Chastanet: ‘Must not allow COVID success make us complacent’
Chastanet (left) and Isaac

(St. Lucia News Online) — With 1.4 cases per 10,000 people, Saint Lucia has the lowest number of COVID-19 cases in the region, according to a data chart released by healthcare consulting firm, MJS & Associates.

Curacao and Anguilla are tied for second with 1.99 per 10,000. Aruba has the highest rate on the chart with 92.43 per 10,000 people.

While this is celebratory news for Saint Lucia — topping the Caribbean while a number of countries in the region and around the world are recording a spike in cases — Prime Minister Allen Chastanet is still cautious.
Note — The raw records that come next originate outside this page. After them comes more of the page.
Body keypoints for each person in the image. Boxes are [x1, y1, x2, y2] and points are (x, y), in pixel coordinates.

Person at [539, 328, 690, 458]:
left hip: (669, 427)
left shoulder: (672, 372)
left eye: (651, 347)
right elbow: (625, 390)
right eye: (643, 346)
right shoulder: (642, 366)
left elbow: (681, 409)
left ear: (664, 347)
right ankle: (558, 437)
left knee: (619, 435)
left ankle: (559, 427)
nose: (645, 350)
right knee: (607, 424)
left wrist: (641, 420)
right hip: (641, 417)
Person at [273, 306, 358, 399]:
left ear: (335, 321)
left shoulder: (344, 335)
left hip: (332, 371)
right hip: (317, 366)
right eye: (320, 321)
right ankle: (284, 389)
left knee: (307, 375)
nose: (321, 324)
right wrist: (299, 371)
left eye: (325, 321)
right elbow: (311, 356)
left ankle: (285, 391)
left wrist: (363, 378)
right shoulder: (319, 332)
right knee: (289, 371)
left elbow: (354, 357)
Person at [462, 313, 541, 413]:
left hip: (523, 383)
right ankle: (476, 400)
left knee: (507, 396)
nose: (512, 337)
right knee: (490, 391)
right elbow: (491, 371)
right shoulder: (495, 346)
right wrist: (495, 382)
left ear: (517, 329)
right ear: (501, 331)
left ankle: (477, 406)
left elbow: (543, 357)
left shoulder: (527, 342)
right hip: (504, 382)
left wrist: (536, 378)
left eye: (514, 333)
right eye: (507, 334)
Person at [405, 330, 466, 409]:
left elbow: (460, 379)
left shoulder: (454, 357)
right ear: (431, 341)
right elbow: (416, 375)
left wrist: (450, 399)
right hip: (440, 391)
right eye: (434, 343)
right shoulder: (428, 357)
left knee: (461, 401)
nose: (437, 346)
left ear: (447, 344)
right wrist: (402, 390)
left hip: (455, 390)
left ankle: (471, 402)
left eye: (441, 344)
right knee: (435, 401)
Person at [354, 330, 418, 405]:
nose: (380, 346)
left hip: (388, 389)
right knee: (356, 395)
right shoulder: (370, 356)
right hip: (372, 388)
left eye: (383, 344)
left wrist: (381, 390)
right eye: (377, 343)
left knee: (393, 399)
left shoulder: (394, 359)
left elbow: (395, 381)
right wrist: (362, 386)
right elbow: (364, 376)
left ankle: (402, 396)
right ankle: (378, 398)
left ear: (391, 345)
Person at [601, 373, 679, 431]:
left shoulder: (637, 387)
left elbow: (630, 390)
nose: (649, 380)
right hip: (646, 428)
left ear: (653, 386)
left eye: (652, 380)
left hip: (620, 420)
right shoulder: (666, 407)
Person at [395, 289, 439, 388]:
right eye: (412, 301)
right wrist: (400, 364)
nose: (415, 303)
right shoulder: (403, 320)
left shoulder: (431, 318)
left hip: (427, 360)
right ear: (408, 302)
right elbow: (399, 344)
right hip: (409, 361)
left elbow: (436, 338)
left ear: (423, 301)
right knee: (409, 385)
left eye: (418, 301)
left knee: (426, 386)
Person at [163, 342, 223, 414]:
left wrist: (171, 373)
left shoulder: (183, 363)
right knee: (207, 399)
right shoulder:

“Although our country has done a fantastic job in managing the COVID-19 pandemic thus far, we must not allow this success to make us complacent,” he wrote on his official Facebook page on Monday following the news.
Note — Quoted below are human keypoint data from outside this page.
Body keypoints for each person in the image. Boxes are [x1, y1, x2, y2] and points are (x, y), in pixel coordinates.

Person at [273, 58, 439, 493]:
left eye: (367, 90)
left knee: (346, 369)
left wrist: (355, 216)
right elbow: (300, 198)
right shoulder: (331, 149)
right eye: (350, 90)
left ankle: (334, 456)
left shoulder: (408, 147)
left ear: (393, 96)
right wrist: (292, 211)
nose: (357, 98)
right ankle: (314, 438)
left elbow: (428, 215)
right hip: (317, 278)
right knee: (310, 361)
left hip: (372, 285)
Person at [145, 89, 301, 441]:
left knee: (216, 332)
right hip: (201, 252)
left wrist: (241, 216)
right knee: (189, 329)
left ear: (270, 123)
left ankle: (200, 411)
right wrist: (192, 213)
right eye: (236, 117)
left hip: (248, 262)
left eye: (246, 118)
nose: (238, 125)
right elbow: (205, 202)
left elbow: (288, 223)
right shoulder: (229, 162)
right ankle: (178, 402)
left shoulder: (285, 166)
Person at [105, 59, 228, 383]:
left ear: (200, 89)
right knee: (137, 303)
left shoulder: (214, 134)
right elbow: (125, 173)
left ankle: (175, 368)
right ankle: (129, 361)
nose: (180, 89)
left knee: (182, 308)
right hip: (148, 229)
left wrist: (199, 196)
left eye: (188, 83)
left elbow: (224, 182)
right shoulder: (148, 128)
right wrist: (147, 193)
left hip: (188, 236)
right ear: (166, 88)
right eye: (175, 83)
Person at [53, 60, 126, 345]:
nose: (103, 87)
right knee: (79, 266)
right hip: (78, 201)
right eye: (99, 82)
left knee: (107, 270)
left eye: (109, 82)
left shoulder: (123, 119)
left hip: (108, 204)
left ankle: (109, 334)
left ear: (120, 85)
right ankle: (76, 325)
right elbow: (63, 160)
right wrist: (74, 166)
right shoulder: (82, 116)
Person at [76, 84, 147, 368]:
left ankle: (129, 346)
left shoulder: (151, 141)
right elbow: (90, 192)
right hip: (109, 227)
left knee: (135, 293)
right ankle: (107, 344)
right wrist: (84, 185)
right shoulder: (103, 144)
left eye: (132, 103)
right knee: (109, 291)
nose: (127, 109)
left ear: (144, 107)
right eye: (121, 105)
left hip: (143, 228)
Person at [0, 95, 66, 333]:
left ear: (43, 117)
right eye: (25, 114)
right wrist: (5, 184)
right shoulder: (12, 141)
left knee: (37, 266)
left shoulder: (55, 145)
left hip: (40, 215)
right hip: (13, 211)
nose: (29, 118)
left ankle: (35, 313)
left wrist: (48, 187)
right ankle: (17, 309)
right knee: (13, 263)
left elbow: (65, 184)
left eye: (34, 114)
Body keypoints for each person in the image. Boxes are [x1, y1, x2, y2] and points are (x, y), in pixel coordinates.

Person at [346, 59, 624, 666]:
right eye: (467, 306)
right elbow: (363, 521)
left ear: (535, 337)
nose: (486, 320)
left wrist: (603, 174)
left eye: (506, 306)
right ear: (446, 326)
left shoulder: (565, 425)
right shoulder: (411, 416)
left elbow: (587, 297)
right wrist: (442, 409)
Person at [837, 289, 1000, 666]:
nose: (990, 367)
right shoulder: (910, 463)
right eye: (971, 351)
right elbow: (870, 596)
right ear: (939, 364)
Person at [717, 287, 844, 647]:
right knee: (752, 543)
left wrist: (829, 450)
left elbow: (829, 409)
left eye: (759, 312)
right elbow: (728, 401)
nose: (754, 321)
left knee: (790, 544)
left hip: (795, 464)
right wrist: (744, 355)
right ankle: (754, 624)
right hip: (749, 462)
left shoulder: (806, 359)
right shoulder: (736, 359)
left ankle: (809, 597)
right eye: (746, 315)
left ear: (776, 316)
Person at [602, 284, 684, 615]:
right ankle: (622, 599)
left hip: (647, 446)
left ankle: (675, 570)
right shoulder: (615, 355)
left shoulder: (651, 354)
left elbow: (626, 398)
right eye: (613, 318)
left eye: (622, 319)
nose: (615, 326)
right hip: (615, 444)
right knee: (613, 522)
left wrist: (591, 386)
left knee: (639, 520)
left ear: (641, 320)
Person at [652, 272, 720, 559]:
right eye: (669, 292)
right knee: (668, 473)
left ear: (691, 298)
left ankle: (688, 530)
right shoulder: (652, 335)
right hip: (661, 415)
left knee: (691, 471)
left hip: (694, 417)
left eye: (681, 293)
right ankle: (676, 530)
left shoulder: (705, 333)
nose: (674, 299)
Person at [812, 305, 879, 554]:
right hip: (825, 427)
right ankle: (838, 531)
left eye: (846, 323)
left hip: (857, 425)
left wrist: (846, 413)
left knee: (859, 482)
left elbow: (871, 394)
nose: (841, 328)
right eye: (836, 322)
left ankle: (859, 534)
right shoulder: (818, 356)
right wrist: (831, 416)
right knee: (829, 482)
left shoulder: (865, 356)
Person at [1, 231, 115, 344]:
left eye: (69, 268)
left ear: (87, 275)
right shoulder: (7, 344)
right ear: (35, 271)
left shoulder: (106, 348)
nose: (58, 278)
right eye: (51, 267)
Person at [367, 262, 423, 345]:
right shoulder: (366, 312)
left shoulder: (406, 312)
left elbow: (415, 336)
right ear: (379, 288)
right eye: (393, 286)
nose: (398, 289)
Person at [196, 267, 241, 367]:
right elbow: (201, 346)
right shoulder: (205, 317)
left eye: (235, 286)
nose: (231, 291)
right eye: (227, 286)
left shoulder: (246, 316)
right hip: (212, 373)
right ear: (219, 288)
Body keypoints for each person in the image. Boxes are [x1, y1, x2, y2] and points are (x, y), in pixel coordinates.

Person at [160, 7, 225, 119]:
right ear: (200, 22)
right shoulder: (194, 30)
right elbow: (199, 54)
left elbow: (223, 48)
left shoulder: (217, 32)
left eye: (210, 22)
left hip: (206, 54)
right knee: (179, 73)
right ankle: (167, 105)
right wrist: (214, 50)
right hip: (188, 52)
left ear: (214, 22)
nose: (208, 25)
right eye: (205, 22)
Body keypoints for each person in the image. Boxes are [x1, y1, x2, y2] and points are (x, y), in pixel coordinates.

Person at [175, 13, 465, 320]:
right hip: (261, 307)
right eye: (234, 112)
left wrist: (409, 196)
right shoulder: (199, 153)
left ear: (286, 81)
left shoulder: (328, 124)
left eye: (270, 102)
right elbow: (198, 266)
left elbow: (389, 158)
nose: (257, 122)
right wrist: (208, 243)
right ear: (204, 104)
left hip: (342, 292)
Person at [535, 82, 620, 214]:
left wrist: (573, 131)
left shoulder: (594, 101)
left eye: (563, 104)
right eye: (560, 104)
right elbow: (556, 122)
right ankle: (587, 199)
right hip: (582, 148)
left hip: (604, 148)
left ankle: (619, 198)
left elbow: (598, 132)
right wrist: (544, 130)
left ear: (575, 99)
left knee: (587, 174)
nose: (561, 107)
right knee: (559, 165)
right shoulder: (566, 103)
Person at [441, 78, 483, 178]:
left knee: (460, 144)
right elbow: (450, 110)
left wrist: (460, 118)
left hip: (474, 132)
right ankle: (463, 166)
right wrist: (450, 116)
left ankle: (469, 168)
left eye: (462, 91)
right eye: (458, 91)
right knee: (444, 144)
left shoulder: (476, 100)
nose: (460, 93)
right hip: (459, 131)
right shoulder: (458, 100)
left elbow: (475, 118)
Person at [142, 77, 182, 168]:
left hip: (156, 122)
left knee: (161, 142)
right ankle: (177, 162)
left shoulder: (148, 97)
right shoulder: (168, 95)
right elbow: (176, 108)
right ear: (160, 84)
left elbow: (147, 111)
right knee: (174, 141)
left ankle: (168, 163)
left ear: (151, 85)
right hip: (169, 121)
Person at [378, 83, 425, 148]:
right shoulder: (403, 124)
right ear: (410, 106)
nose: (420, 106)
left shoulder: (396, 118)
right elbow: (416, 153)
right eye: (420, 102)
To date, Saint Lucia has recorded a 100 percent recovery from 25 cases, with no deaths. The last victim was an 86-year-old man with prior illnesses, who made a full recovery after a relatively short stint in the Intensive Care Unit.

Chastanet said residents should continue to practice strict safety and healthcare protocols despite the good news.

“We must continue to monitor and guard our borders against persons entering illegally. We must also continue following the COVID-19 protocols such as washing our hands frequently, avoiding touching our ears, eyes and nose, practice physical distancing along with wearing a mask when out in public and remaining home if we feel sick. Please continue to keep yourself, your family and your country safe! #StaySafe #SaveLives,” he concluded.

Speaking to reporters on Monday, Health Minister Mary Isaac described the news as “quite an accomplishment” and thanked Saint Lucians “who have contributed in one way or another towards this magnificent accomplishment”.

But like Prime Minister Chastanet, Isaac sent out a “word of caution”‘.

“I want to send out a word of caution to those people who encourage people who are coming in through the back door, especially from our neighboring island of Martinique,” she said. “This is one of our greatest threats to us right now, people sneaking into the country without being tested.”

Isaac said now that the borders are open, especially to the United States and the United Kingdom, the country must be even more vigilant.